ENE was defined as spread of carcinoma cells outside the lymph node capsule with infiltration of perinodal soft tissue19. The amount of ENE was additionally subdivided in two categories. The “microscopic ENE” was defined as the presence of ENE ≤ 2 mm beyond the lymph node capsule and the “major ENE” was defined as the presence of ENE > 2 mm beyond the lymph node capsule. H&E stained slides were reviewed by one board certified head and neck pathologist (JR) in a blind manner. Immunohistochemical staining for podoplanin and SMA was performed using the Bench Mark XT (Ventana Medical Systems, Oro Valley, AZ, USA) according to the manufacturer’s instructions. Briefly, 4-μm-thick sections were deparaffinized in xylene and dehydrated in graded ethanol solutions. Antigen retrieval with the cell conditioning buffer 1 (CC1) was performed for 40 min. The sections were incubated with the primary antibodies, podoplanin (D2-40; 322 M, 1:20, Cell Marque, Rocklin, CA, USA) and SMA (1A4, 1:100, Cell Marque, Rocklin, CA, USA), for 1 h and with the secondary anti-HRP antibody for 32 min. Counterstaining was performed with hematoxylin II for 10 min and subsequent bluing for 6 min. The whole-tissue section slides were examined under a light microscope. The presence of fibroblasts around the metastatic lymph nodes was evaluated by a pathologist (JR) who was blinded to the clinical data. The cytoplasmic podoplanin expression was semi-quantitatively evaluated. Cases with podoplanin expression in > 30% of the fibroblasts around the metastatic lymph nodes were categorized as positive; all others were classified as negative. Positive cases were further graded from 1 to 3, according to the podoplanin protein expression intensity (1, weak expression; 2, moderate expression; and 3, strong expression).

Statistical analysis

To compare the clinical parameters between the ENE-positive and ENE-negative groups, the chi-square or Fisher’s exact test was conducted for categorical variables and the independent t- or Mann–Whitney U test was conducted for continuous variables.

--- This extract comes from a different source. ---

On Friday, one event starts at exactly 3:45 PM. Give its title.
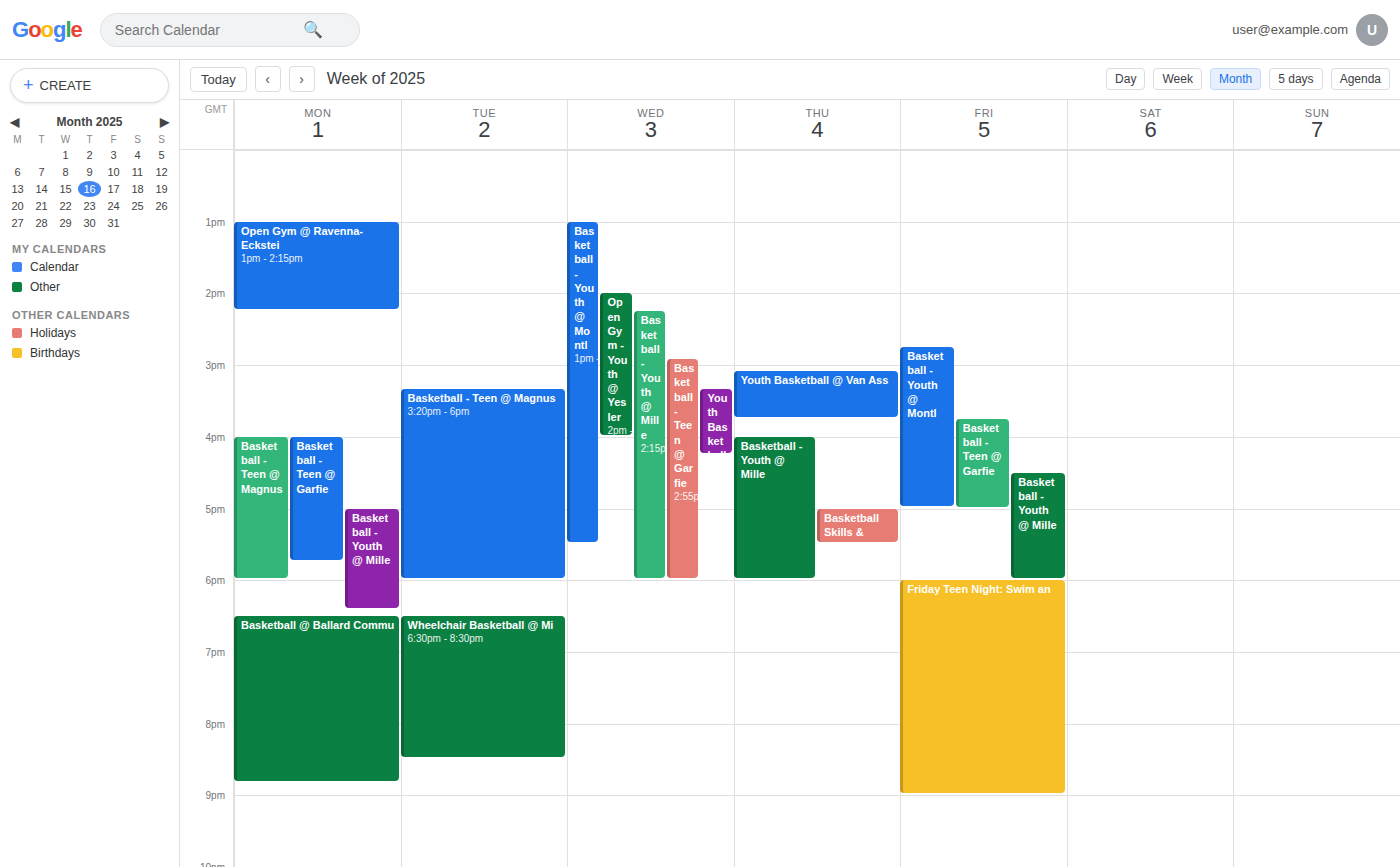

Univariate and multivariable model analyses were performed using the binomial logistic regression test to determine the effect of each clinicopathologic feature of tumors and podoplanin expression as risk factors for the occurrence of ENE. SPSS Version 18 (SPSS, Inc., Chicago, IL, USA) was used for the analyses. A p-value of < 0.05 was considered statistically significant.

Ethical Statement

The study protocol was approved by the Institutional Review Board of Ajou University Hospital (approval No. BMR-KSP-20-156) and was allowed to waive the requirement to obtain informed consent. All methods were performed in accordance with relevant guidelines and regulations.

Consent to participate

The Requirement of informed consent was waived because of the retrospective nature of this study.